Cinobufagin induces acute promyelocytic leukaemia cell apoptosis and PML-RARA degradation in a caspase-dependent manner by inhibiting the β-catenin signalling pathway

Context Acute promyelocytic leukaemia (APL) is a malignant hematological tumour characterized by the presence of promyelocytic leukaemia-retinoic acid receptor A (PML-RARA) fusion protein. Cinobufagin (CBG) is one of the main effective components of toad venom with antitumor properties. However, only a few reports regarding the CBG treatment of APL are available. Objective We explored the effect and mechanism of action of CBG on NB4 and NB4-R1 cells.
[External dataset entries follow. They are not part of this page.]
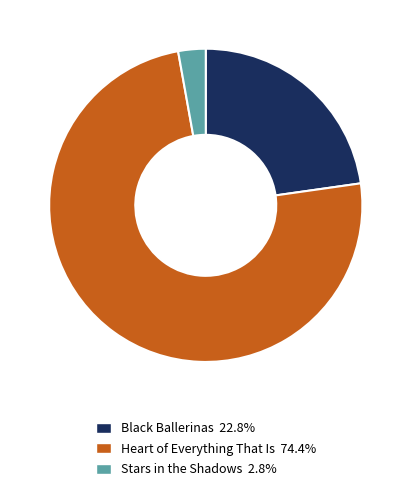

Is it true that Heart of Everything That Is is 74% of the pie?

True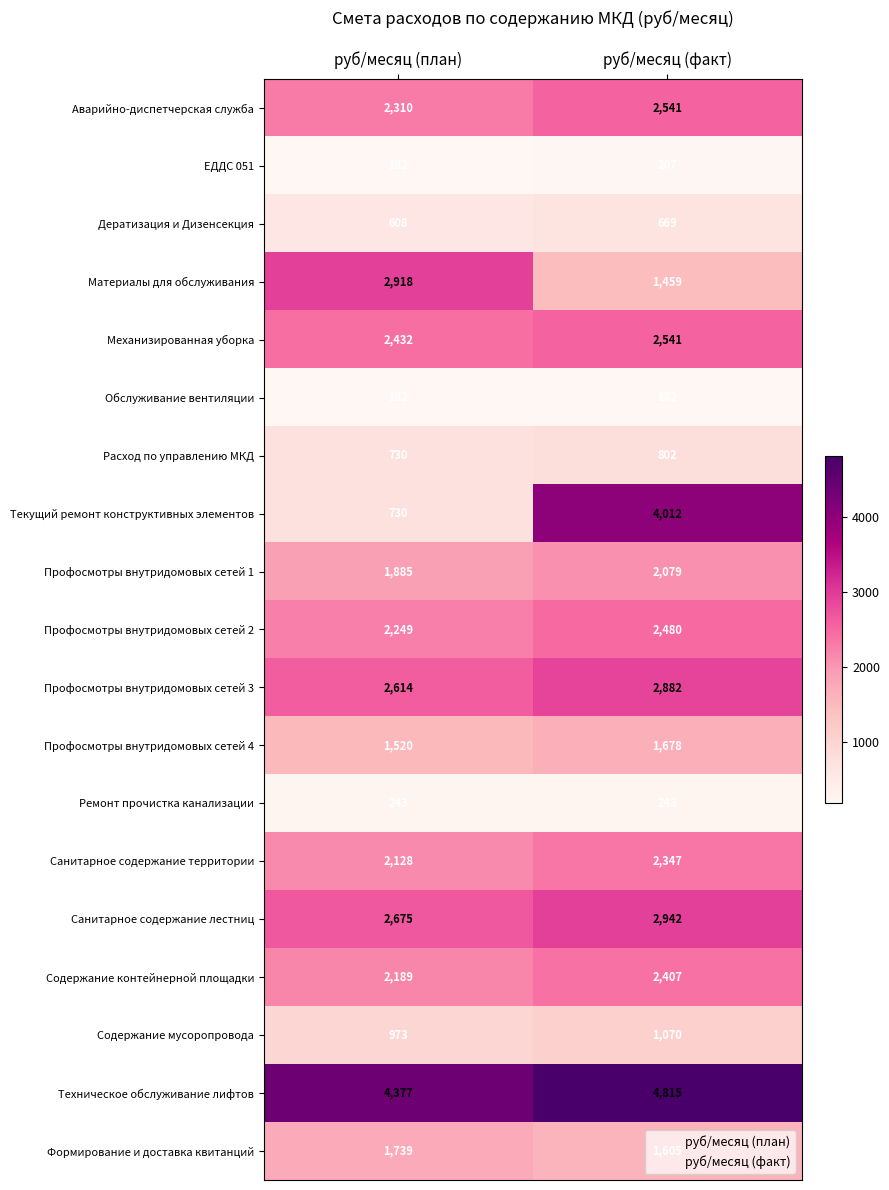

What is the smallest value displayed?

182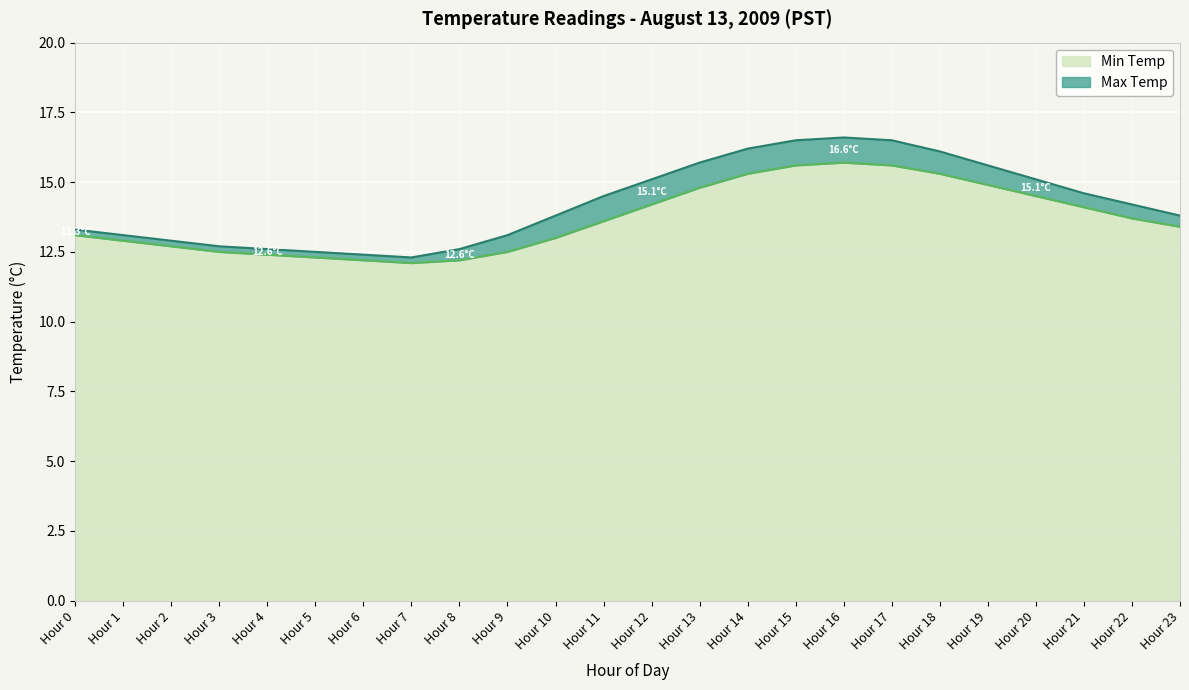

What is the value of the Min Temp point at the 9th from the left?

12.2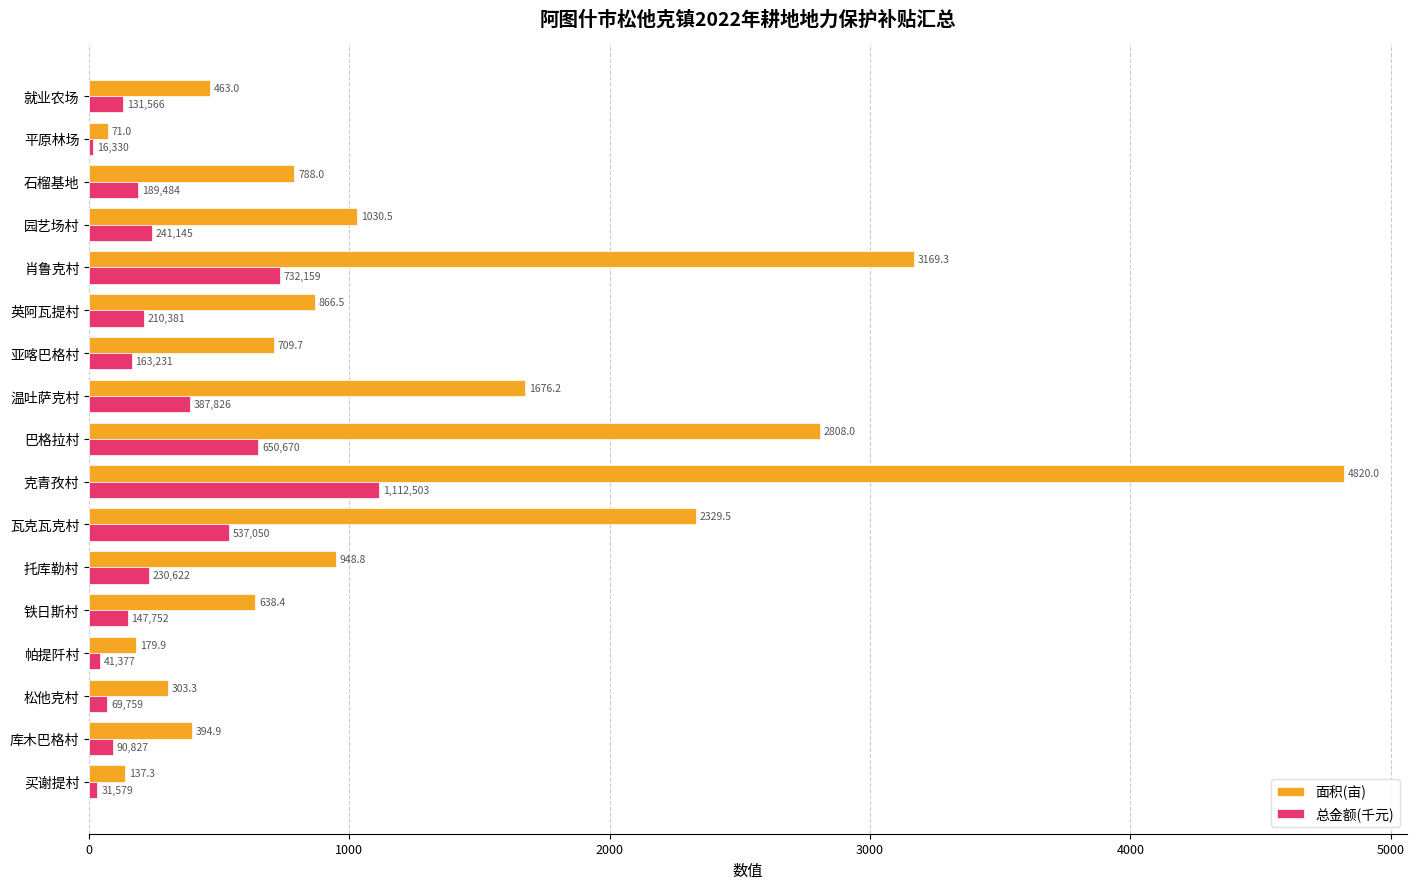

Which series has the largest range (max minus min)?

面积(亩)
Materials and methods We evaluated the viability of NB4 and NB4-R1 cells treated with 0, 20, 40, and 60 nM CBG for 12, 24, and 48 h. After treatment with CBG for 24 h, Bcl-2 associated X (Bax), B-cell lymphoma 2 (Bcl-2), beta-catenin, cyclin D1, and c-myc expression was detected using western blotting and real-time polymerase chain reaction. Caspase-3 and PML-RARA expression levels were detected using western blotting. Results CBG inhibited the viability of NB4 and NB4-R1 cells. The IC50 values of NB4 and NB4-R1 cells treated with CBG for 24 h were 45.2 nM and 37.9 nM, respectively. CBG induced NB4 and NB4-R1 cell apoptosis and PML-RARA degradation in a caspase-dependent manner and inhibited the beta-catenin signalling pathway. Discussion and conclusion CBG induced NB4 and NB4-R1 cell apoptosis and PML-RARA degradation in a caspase-dependent manner by inhibiting the beta-catenin signalling pathway. This study proposes a novel treatment strategy for patients with APL, particularly those with ATRA-resistant APL.

Automated summary

CBG induces apoptosis and PML-RARA degradation in NB4 and NB4-R1 cells in a caspase-dependent manner by inhibiting the beta-catenin signaling pathway.